**** MATERIAL PROVIDED ****
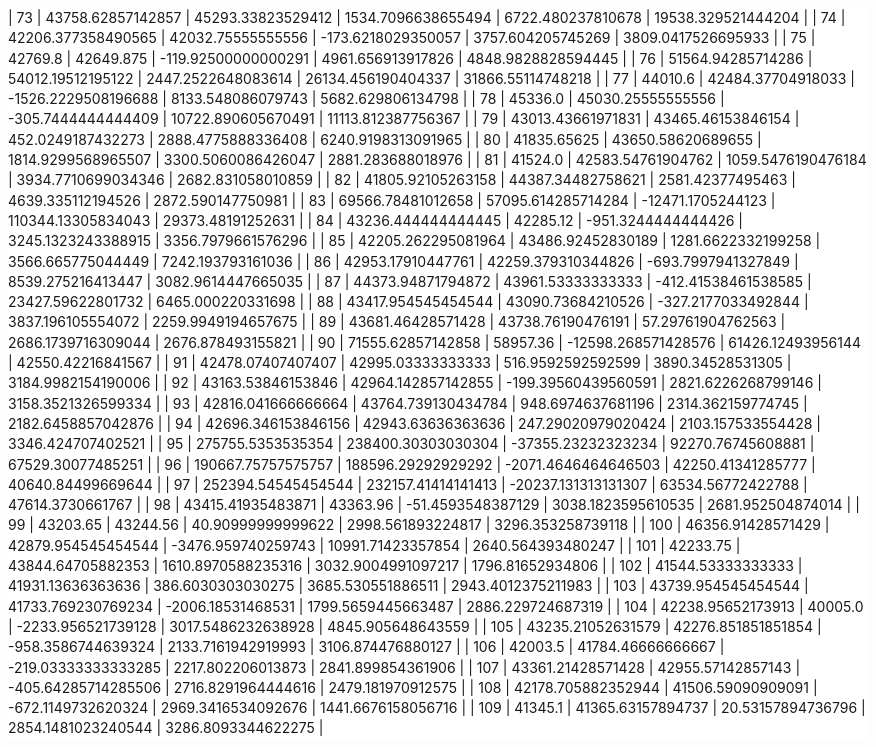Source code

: | 73 | 43758.62857142857 | 45293.33823529412 | 1534.7096638655494 | 6722.480237810678 | 19538.329521444204 |
| 74 | 42206.377358490565 | 42032.75555555556 | -173.6218029350057 | 3757.604205745269 | 3809.0417526695933 |
| 75 | 42769.8 | 42649.875 | -119.92500000000291 | 4961.656913917826 | 4848.9828828594445 |
| 76 | 51564.94285714286 | 54012.19512195122 | 2447.2522648083614 | 26134.456190404337 | 31866.55114748218 |
| 77 | 44010.6 | 42484.37704918033 | -1526.2229508196688 | 8133.548086079743 | 5682.629806134798 |
| 78 | 45336.0 | 45030.25555555556 | -305.7444444444409 | 10722.890605670491 | 11113.812387756367 |
| 79 | 43013.43661971831 | 43465.46153846154 | 452.0249187432273 | 2888.4775888336408 | 6240.9198313091965 |
| 80 | 41835.65625 | 43650.58620689655 | 1814.9299568965507 | 3300.5060086426047 | 2881.283688018976 |
| 81 | 41524.0 | 42583.54761904762 | 1059.5476190476184 | 3934.7710699034346 | 2682.831058010859 |
| 82 | 41805.92105263158 | 44387.34482758621 | 2581.42377495463 | 4639.335112194526 | 2872.590147750981 |
| 83 | 69566.78481012658 | 57095.614285714284 | -12471.1705244123 | 110344.13305834043 | 29373.48191252631 |
| 84 | 43236.444444444445 | 42285.12 | -951.3244444444426 | 3245.1323243388915 | 3356.7979661576296 |
| 85 | 42205.262295081964 | 43486.92452830189 | 1281.6622332199258 | 3566.665775044449 | 7242.193793161036 |
| 86 | 42953.17910447761 | 42259.379310344826 | -693.7997941327849 | 8539.275216413447 | 3082.9614447665035 |
| 87 | 44373.94871794872 | 43961.53333333333 | -412.41538461538585 | 23427.59622801732 | 6465.000220331698 |
| 88 | 43417.954545454544 | 43090.73684210526 | -327.2177033492844 | 3837.196105554072 | 2259.9949194657675 |
| 89 | 43681.46428571428 | 43738.76190476191 | 57.29761904762563 | 2686.1739716309044 | 2676.878493155821 |
| 90 | 71555.62857142858 | 58957.36 | -12598.268571428576 | 61426.12493956144 | 42550.42216841567 |
| 91 | 42478.07407407407 | 42995.03333333333 | 516.9592592592599 | 3890.34528531305 | 3184.9982154190006 |
| 92 | 43163.53846153846 | 42964.142857142855 | -199.39560439560591 | 2821.6226268799146 | 3158.3521326599334 |
| 93 | 42816.041666666664 | 43764.739130434784 | 948.6974637681196 | 2314.362159774745 | 2182.6458857042876 |
| 94 | 42696.346153846156 | 42943.63636363636 | 247.29020979020424 | 2103.157533554428 | 3346.424707402521 |
| 95 | 275755.5353535354 | 238400.30303030304 | -37355.23232323234 | 92270.76745608881 | 67529.30077485251 |
| 96 | 190667.75757575757 | 188596.29292929292 | -2071.4646464646503 | 42250.41341285777 | 40640.84499669644 |
| 97 | 252394.54545454544 | 232157.41414141413 | -20237.131313131307 | 63534.56772422788 | 47614.3730661767 |
| 98 | 43415.41935483871 | 43363.96 | -51.4593548387129 | 3038.1823595610535 | 2681.952504874014 |
| 99 | 43203.65 | 43244.56 | 40.90999999999622 | 2998.561893224817 | 3296.353258739118 |
| 100 | 46356.91428571429 | 42879.954545454544 | -3476.959740259743 | 10991.71423357854 | 2640.564393480247 |
| 101 | 42233.75 | 43844.64705882353 | 1610.8970588235316 | 3032.9004991097217 | 1796.81652934806 |
| 102 | 41544.53333333333 | 41931.13636363636 | 386.6030303030275 | 3685.530551886511 | 2943.4012375211983 |
| 103 | 43739.954545454544 | 41733.769230769234 | -2006.18531468531 | 1799.5659445663487 | 2886.229724687319 |
| 104 | 42238.95652173913 | 40005.0 | -2233.956521739128 | 3017.5486232638928 | 4845.905648643559 |
| 105 | 43235.21052631579 | 42276.851851851854 | -958.3586744639324 | 2133.7161942919993 | 3106.874476880127 |
| 106 | 42003.5 | 41784.46666666667 | -219.03333333333285 | 2217.802206013873 | 2841.899854361906 |
| 107 | 43361.21428571428 | 42955.57142857143 | -405.64285714285506 | 2716.8291964444616 | 2479.181970912575 |
| 108 | 42178.705882352944 | 41506.59090909091 | -672.1149732620324 | 2969.3416534092676 | 1441.6676158056716 |
| 109 | 41345.1 | 41365.63157894737 | 20.53157894736796 | 2854.1481023240544 | 3286.8093344622275 |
****
Look above for the line with "2217.802206013873 | 2841.899854361906 |"; retype exactly that line, every line after it up to the line with "2969.3416534092676 | 1441.6676158056716 |", and that line too, nothing else.

| 106 | 42003.5 | 41784.46666666667 | -219.03333333333285 | 2217.802206013873 | 2841.899854361906 |
| 107 | 43361.21428571428 | 42955.57142857143 | -405.64285714285506 | 2716.8291964444616 | 2479.181970912575 |
| 108 | 42178.705882352944 | 41506.59090909091 | -672.1149732620324 | 2969.3416534092676 | 1441.6676158056716 |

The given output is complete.